§ Task statement:
In the post about life after radiation treatment below, write out the passage starting with "Well, in mid-December" and going on through "die! Thanks google!", word for word.

§ Extract provided:

Hi! Do you remember me? I know. I have been gone all this month. Oh, life. Yes, that is what I have been up to. You see, I have been meandering through life just like I never had cancer. Yes, ever since my daily zaps of radiation ended in October, I put my head in the sand and lived like I did before this crazy cancer ride strapped me in. Denial can be such a strong thing.
Well, in mid-December my radiated breast got swollen and rashed out. We tried oral antibiotics. It got better. After a week, it was back. So, back to the doctor. The doctor said it wasn't cancer. Wow! What?! I wasn't even thinking that. Remember I have been an ostrich for a couple months. So, we try another oral antibiotics and I start freaking out that my doctor even mentioned cancer. Doc thinks it is cellulitus (skin infection) just on damaged skins from radiation. Of course, one has to google to get all the information. After my google research, I get worried that maybe I will be a freak case that has to get admitted to the hospital for IV antibiotics, contract a staph infection and die! Thanks google!

(Stored data entries)
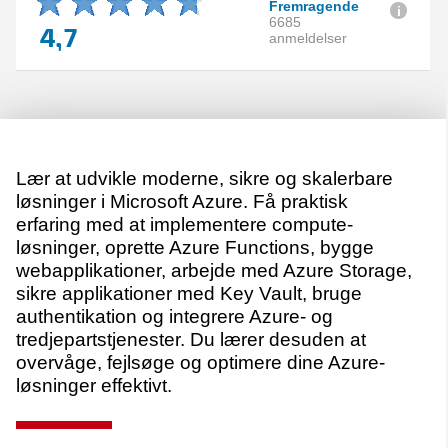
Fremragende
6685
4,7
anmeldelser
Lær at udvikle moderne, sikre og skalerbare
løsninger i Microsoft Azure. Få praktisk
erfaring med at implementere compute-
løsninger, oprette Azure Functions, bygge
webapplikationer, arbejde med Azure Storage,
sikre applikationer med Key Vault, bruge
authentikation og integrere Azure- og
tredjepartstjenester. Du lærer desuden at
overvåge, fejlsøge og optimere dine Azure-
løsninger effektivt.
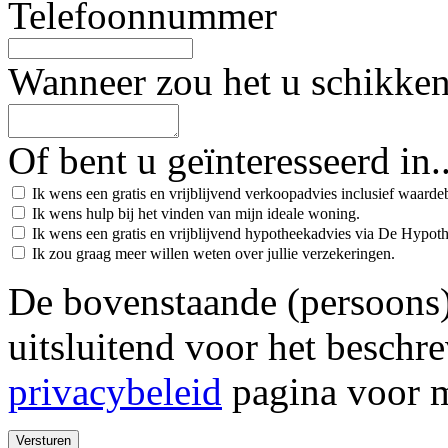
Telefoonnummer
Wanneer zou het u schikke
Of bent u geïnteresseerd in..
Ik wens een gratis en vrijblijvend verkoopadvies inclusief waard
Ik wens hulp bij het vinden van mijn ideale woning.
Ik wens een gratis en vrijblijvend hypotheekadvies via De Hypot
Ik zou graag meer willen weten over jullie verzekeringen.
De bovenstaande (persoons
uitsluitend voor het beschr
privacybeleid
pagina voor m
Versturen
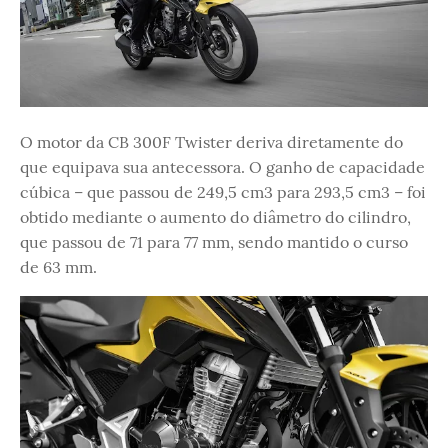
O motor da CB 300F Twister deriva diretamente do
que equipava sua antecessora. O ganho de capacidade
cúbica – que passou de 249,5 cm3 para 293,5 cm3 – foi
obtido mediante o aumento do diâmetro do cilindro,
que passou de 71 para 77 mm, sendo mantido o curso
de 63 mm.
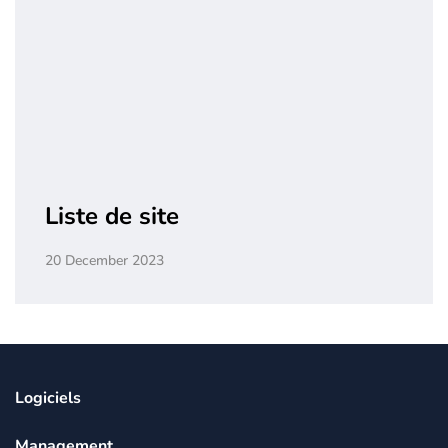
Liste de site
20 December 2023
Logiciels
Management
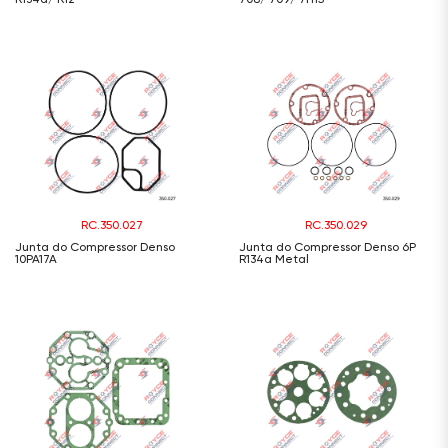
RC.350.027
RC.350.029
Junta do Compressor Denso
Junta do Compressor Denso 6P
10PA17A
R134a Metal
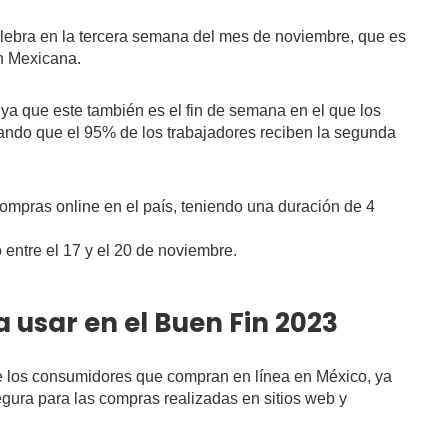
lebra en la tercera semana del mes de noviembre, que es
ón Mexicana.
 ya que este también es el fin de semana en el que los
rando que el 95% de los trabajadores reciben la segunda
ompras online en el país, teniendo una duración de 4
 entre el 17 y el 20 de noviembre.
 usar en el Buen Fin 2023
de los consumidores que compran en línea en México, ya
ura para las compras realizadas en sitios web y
...
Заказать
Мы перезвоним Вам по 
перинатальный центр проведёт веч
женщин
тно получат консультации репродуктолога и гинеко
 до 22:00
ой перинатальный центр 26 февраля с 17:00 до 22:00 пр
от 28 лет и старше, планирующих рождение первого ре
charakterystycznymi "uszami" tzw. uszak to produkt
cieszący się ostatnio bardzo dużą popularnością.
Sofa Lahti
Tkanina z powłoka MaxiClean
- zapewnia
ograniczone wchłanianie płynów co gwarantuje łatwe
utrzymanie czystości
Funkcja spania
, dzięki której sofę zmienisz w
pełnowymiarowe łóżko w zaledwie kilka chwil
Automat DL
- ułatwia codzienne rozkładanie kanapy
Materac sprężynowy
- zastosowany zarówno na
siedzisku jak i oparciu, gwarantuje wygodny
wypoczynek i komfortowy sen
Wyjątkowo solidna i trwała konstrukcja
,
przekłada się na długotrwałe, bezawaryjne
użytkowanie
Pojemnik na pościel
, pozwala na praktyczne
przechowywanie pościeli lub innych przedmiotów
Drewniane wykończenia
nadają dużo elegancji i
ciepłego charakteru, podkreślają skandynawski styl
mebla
==
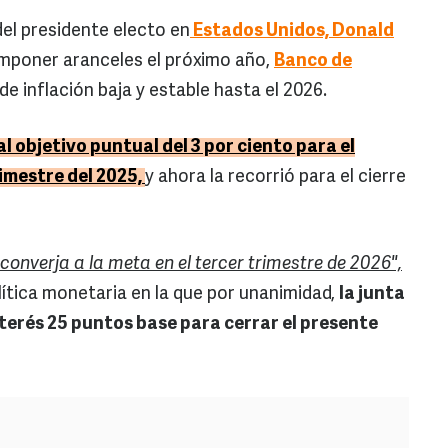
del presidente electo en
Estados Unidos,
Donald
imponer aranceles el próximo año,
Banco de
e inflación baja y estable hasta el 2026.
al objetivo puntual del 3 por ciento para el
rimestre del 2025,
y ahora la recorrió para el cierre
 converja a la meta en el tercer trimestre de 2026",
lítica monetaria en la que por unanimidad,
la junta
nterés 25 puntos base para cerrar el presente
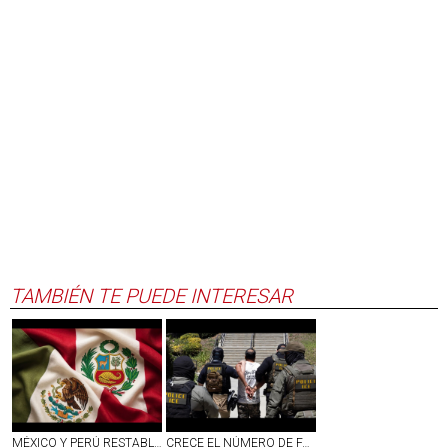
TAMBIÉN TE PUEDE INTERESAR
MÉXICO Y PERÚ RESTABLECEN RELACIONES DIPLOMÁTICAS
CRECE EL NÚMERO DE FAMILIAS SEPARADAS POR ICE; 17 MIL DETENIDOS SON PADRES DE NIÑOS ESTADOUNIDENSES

§ Response to the task:
Well, in mid-December my radiated breast got swollen and rashed out. We tried oral antibiotics. It got better. After a week, it was back. So, back to the doctor. The doctor said it wasn't cancer. Wow! What?! I wasn't even thinking that. Remember I have been an ostrich for a couple months. So, we try another oral antibiotics and I start freaking out that my doctor even mentioned cancer. Doc thinks it is cellulitus (skin infection) just on damaged skins from radiation. Of course, one has to google to get all the information. After my google research, I get worried that maybe I will be a freak case that has to get admitted to the hospital for IV antibiotics, contract a staph infection and die! Thanks google!